High availability of a process between two Linux servers

Hello,

I would like to create a script that will maintain HA/failover of a process between two servers.

I wanted to send a continuous heartbeat message through a script to another server when everything is working fine, if a process has gone down then the same message should be sent another server then the slave server should bring up the process.

I have got no clue how to achieve this, please advice!

Thanks.

Hello Mahesh_RPM,

I have a few to questions pose in response first:-

  • What have you tried so far?
  • What output/errors do you get?
  • What OS and version are you using?
  • What are your preferred tools? (C, shell, perl, awk, etc.)
  • What logical process have you considered? (to help steer us to follow what you are trying to achieve)

Most importantly, What have you tried so far?

There are probably many ways to achieve most tasks, so giving us an idea of your style and thoughts will help us guide you to an answer most suitable to you so you can adjust it to suit your needs in future.

We're all here to learn and getting the relevant information will help us all.

Robin

Hey Robin,

I wrote a sample script to run in infinite loop and check the pid if it exists then create an ALIVE_master if not DOWN_master message in a logfile which will be synced to slave server using rsync every 2 mins, on the slave side there is a script to read the log file every 2 mins and see if its down then trigger the application start script if not stay alive.

so far its ok to send a message using log to slave but i want the same to be happend when Slave takes over which I'm not sure how to accomplish.

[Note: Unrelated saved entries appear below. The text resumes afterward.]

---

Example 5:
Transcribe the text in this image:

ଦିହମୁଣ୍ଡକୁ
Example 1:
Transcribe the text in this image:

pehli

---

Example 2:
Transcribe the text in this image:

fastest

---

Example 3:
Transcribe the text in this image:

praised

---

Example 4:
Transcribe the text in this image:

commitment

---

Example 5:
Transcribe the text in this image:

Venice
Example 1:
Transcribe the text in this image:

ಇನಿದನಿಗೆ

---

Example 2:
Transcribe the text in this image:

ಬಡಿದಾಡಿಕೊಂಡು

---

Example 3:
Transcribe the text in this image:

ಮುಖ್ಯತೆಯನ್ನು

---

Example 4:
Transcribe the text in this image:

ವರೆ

Please suggest if you have better idea.

I'm using Red Hat Enterprise Linux Server release 7.2 (Maipo) and I prefer to use Bash Script.

Thank you :slight_smile:

any clues yet?

Hi Mahesh,

doing HA with a simple shell-script may sound convenient for a first start, but a fast hacked together shell script is probably not at all what you want to do when you have HA in mind.

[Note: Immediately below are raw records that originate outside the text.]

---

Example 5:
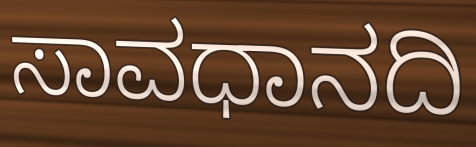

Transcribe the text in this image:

ಸಾವಧಾನದಿ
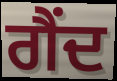
ਗੈਂਦ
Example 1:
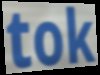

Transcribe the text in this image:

tok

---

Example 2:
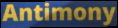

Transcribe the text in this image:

Antimony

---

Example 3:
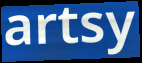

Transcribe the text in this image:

artsy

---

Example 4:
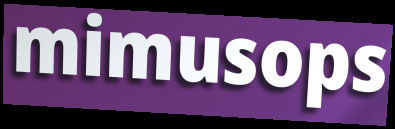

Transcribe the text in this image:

mimusops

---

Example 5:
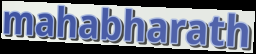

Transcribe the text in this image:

mahabharath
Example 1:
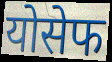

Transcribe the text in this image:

योसेफ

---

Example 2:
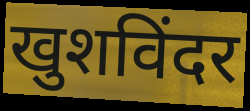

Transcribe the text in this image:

खुशविंदर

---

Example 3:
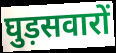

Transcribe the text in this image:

घुड़सवारों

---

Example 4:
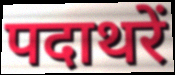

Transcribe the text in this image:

पदाथरें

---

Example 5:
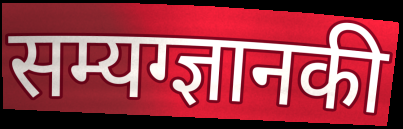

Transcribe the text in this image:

सम्यग्ज्ञानकी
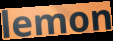
lemon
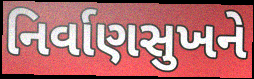
નિર્વાણસુખને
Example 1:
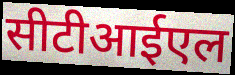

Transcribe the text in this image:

सीटीआईएल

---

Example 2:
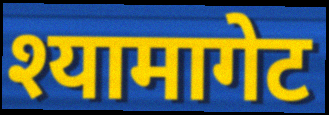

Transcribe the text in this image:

श्यामागेट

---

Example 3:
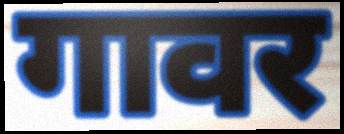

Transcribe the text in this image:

गावर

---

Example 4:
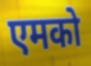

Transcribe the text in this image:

एमको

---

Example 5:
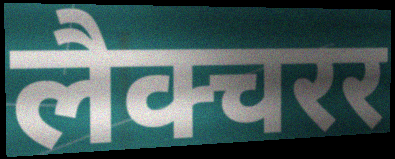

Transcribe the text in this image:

लैक्चरर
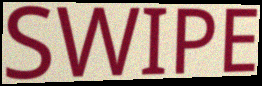
SWIPE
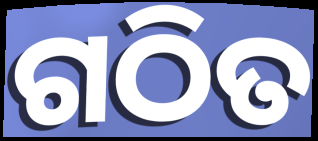
ଗଠିତ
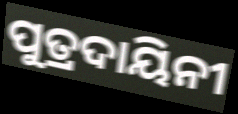
ପୁତ୍ରଦାୟିନୀ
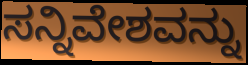
ಸನ್ನಿವೇಶವನ್ನು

If you want to do it right, use corosync and pacemaker or some other HA-toolstack to build a stable cluster. That's not easy and requires considerable effort to learn, but it is a solid and stable solution.

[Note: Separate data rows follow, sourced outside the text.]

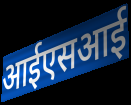
आईएसआई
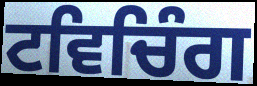
ਟਵਿਚਿੰਗ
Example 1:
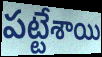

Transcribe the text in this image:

పట్టేశాయి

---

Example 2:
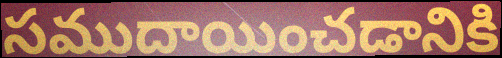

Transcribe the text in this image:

సముదాయించడానికి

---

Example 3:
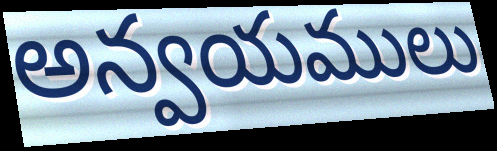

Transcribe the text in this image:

అన్వయములు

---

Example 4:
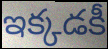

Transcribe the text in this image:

ఇక్కడకీ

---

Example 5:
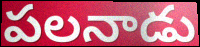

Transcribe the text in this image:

పలనాడు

A simple but far less hacky method than own shell scripts is using UCARP. UCARP is a small piece of software that hooks 2 or more servers together which check if each other is reachable. The "primary" node sets up the configured service ip and can launch an "up-script" after taking the service ip. So the connection between service-ip and service is a fairly good for such a type of easy-peasy-HA. I did that and the advantage of this is that UCARP is very easy to configure. The whole handling of who is master, who is slave and who is reachable and who not is done by UCARP.